What you have to do >>
Your output should contain every record, unchanged.

Data records Start Marker

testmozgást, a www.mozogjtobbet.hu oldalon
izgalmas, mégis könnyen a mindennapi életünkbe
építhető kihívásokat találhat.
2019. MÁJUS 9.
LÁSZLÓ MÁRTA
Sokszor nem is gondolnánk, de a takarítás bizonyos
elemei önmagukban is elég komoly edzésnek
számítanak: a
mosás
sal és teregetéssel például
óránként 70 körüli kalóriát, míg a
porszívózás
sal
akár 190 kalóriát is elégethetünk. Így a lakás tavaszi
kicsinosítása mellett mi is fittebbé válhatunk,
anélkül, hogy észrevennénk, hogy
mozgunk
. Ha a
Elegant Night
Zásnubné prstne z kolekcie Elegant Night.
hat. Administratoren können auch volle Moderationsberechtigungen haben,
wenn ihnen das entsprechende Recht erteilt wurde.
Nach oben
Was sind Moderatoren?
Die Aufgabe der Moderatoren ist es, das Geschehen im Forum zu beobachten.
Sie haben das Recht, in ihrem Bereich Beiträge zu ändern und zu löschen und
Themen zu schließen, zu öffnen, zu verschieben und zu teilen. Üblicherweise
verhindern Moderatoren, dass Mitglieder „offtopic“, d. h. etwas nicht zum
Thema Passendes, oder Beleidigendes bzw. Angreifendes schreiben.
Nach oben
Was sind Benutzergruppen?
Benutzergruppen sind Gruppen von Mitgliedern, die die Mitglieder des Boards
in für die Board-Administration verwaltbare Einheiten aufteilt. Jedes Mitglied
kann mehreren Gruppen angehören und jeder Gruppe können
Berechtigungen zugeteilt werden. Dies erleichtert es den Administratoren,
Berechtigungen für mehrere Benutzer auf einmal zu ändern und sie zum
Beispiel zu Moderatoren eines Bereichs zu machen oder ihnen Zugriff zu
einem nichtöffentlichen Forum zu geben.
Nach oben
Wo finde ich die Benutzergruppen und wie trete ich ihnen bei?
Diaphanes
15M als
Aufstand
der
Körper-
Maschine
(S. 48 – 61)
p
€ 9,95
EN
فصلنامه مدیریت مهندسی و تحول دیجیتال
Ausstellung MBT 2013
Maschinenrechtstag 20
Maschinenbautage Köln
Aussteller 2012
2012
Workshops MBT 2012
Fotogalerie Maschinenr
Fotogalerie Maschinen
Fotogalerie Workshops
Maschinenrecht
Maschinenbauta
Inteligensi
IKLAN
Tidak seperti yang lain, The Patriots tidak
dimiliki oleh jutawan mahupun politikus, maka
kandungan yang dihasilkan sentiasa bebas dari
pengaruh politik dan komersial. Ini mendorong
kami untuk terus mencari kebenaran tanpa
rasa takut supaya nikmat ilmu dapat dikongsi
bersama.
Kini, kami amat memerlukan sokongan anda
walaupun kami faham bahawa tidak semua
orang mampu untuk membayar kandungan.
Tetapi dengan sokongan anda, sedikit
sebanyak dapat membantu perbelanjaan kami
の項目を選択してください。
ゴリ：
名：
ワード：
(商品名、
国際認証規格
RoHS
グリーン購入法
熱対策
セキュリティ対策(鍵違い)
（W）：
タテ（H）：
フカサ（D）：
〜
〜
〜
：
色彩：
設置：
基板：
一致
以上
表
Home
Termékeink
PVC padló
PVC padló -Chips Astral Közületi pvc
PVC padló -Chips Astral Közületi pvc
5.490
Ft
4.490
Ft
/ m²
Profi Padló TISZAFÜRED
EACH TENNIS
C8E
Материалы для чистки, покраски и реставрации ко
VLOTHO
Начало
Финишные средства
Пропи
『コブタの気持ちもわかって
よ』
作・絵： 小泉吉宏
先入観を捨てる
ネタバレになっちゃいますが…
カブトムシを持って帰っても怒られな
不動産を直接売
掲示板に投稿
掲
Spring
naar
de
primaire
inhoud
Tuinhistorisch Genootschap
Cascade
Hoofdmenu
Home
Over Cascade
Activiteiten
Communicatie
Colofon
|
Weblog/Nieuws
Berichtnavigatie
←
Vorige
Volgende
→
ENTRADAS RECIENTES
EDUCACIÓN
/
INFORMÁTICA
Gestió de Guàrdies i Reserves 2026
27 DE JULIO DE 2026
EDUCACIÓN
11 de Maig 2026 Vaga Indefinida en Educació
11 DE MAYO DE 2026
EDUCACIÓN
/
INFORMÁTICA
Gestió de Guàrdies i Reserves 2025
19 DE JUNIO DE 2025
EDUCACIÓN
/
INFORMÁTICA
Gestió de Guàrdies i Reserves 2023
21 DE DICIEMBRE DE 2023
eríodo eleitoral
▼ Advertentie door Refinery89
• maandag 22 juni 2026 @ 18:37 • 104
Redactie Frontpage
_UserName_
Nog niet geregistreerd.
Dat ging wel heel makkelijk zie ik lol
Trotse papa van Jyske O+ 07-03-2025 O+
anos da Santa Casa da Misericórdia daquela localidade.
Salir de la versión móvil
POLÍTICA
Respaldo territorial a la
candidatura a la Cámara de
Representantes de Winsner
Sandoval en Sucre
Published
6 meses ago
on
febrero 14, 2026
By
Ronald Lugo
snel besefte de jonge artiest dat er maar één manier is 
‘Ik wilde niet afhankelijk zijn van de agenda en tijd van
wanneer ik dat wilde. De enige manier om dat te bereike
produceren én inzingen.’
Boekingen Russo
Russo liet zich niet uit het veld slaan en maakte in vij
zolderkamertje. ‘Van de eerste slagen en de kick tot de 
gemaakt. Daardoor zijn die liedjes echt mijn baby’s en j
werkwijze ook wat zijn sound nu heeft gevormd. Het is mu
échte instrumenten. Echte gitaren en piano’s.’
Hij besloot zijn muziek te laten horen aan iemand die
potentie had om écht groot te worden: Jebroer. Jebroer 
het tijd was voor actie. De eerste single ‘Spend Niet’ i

Data records End Marker

Your response >>
testmozgást, a www.mozogjtobbet.hu oldalon
izgalmas, mégis könnyen a mindennapi életünkbe
építhető kihívásokat találhat.
2019. MÁJUS 9.
LÁSZLÓ MÁRTA
Sokszor nem is gondolnánk, de a takarítás bizonyos
elemei önmagukban is elég komoly edzésnek
számítanak: a
mosás
sal és teregetéssel például
óránként 70 körüli kalóriát, míg a
porszívózás
sal
akár 190 kalóriát is elégethetünk. Így a lakás tavaszi
kicsinosítása mellett mi is fittebbé válhatunk,
anélkül, hogy észrevennénk, hogy
mozgunk
. Ha a
Elegant Night
Zásnubné prstne z kolekcie Elegant Night.
hat. Administratoren können auch volle Moderationsberechtigungen haben,
wenn ihnen das entsprechende Recht erteilt wurde.
Nach oben
Was sind Moderatoren?
Die Aufgabe der Moderatoren ist es, das Geschehen im Forum zu beobachten.
Sie haben das Recht, in ihrem Bereich Beiträge zu ändern und zu löschen und
Themen zu schließen, zu öffnen, zu verschieben und zu teilen. Üblicherweise
verhindern Moderatoren, dass Mitglieder „offtopic“, d. h. etwas nicht zum
Thema Passendes, oder Beleidigendes bzw. Angreifendes schreiben.
Nach oben
Was sind Benutzergruppen?
Benutzergruppen sind Gruppen von Mitgliedern, die die Mitglieder des Boards
in für die Board-Administration verwaltbare Einheiten aufteilt. Jedes Mitglied
kann mehreren Gruppen angehören und jeder Gruppe können
Berechtigungen zugeteilt werden. Dies erleichtert es den Administratoren,
Berechtigungen für mehrere Benutzer auf einmal zu ändern und sie zum
Beispiel zu Moderatoren eines Bereichs zu machen oder ihnen Zugriff zu
einem nichtöffentlichen Forum zu geben.
Nach oben
Wo finde ich die Benutzergruppen und wie trete ich ihnen bei?
Diaphanes
15M als
Aufstand
der
Körper-
Maschine
(S. 48 – 61)
p
€ 9,95
EN
فصلنامه مدیریت مهندسی و تحول دیجیتال
Ausstellung MBT 2013
Maschinenrechtstag 20
Maschinenbautage Köln
Aussteller 2012
2012
Workshops MBT 2012
Fotogalerie Maschinenr
Fotogalerie Maschinen
Fotogalerie Workshops
Maschinenrecht
Maschinenbauta
Inteligensi
IKLAN
Tidak seperti yang lain, The Patriots tidak
dimiliki oleh jutawan mahupun politikus, maka
kandungan yang dihasilkan sentiasa bebas dari
pengaruh politik dan komersial. Ini mendorong
kami untuk terus mencari kebenaran tanpa
rasa takut supaya nikmat ilmu dapat dikongsi
bersama.
Kini, kami amat memerlukan sokongan anda
walaupun kami faham bahawa tidak semua
orang mampu untuk membayar kandungan.
Tetapi dengan sokongan anda, sedikit
sebanyak dapat membantu perbelanjaan kami
の項目を選択してください。
ゴリ：
名：
ワード：
(商品名、
国際認証規格
RoHS
グリーン購入法
熱対策
セキュリティ対策(鍵違い)
（W）：
タテ（H）：
フカサ（D）：
〜
〜
〜
：
色彩：
設置：
基板：
一致
以上
表
Home
Termékeink
PVC padló
PVC padló -Chips Astral Közületi pvc
PVC padló -Chips Astral Közületi pvc
5.490
Ft
4.490
Ft
/ m²
Profi Padló TISZAFÜRED
EACH TENNIS
C8E
Материалы для чистки, покраски и реставрации ко
VLOTHO
Начало
Финишные средства
Пропи
『コブタの気持ちもわかって
よ』
作・絵： 小泉吉宏
先入観を捨てる
ネタバレになっちゃいますが…
カブトムシを持って帰っても怒られな
不動産を直接売
掲示板に投稿
掲
Spring
naar
de
primaire
inhoud
Tuinhistorisch Genootschap
Cascade
Hoofdmenu
Home
Over Cascade
Activiteiten
Communicatie
Colofon
|
Weblog/Nieuws
Berichtnavigatie
←
Vorige
Volgende
→
ENTRADAS RECIENTES
EDUCACIÓN
/
INFORMÁTICA
Gestió de Guàrdies i Reserves 2026
27 DE JULIO DE 2026
EDUCACIÓN
11 de Maig 2026 Vaga Indefinida en Educació
11 DE MAYO DE 2026
EDUCACIÓN
/
INFORMÁTICA
Gestió de Guàrdies i Reserves 2025
19 DE JUNIO DE 2025
EDUCACIÓN
/
INFORMÁTICA
Gestió de Guàrdies i Reserves 2023
21 DE DICIEMBRE DE 2023
eríodo eleitoral
▼ Advertentie door Refinery89
• maandag 22 juni 2026 @ 18:37 • 104
Redactie Frontpage
_UserName_
Nog niet geregistreerd.
Dat ging wel heel makkelijk zie ik lol
Trotse papa van Jyske O+ 07-03-2025 O+
anos da Santa Casa da Misericórdia daquela localidade.
Salir de la versión móvil
POLÍTICA
Respaldo territorial a la
candidatura a la Cámara de
Representantes de Winsner
Sandoval en Sucre
Published
6 meses ago
on
febrero 14, 2026
By
Ronald Lugo
snel besefte de jonge artiest dat er maar één manier is 
‘Ik wilde niet afhankelijk zijn van de agenda en tijd van
wanneer ik dat wilde. De enige manier om dat te bereike
produceren én inzingen.’
Boekingen Russo
Russo liet zich niet uit het veld slaan en maakte in vij
zolderkamertje. ‘Van de eerste slagen en de kick tot de 
gemaakt. Daardoor zijn die liedjes echt mijn baby’s en j
werkwijze ook wat zijn sound nu heeft gevormd. Het is mu
échte instrumenten. Echte gitaren en piano’s.’
Hij besloot zijn muziek te laten horen aan iemand die
potentie had om écht groot te worden: Jebroer. Jebroer 
het tijd was voor actie. De eerste single ‘Spend Niet’ i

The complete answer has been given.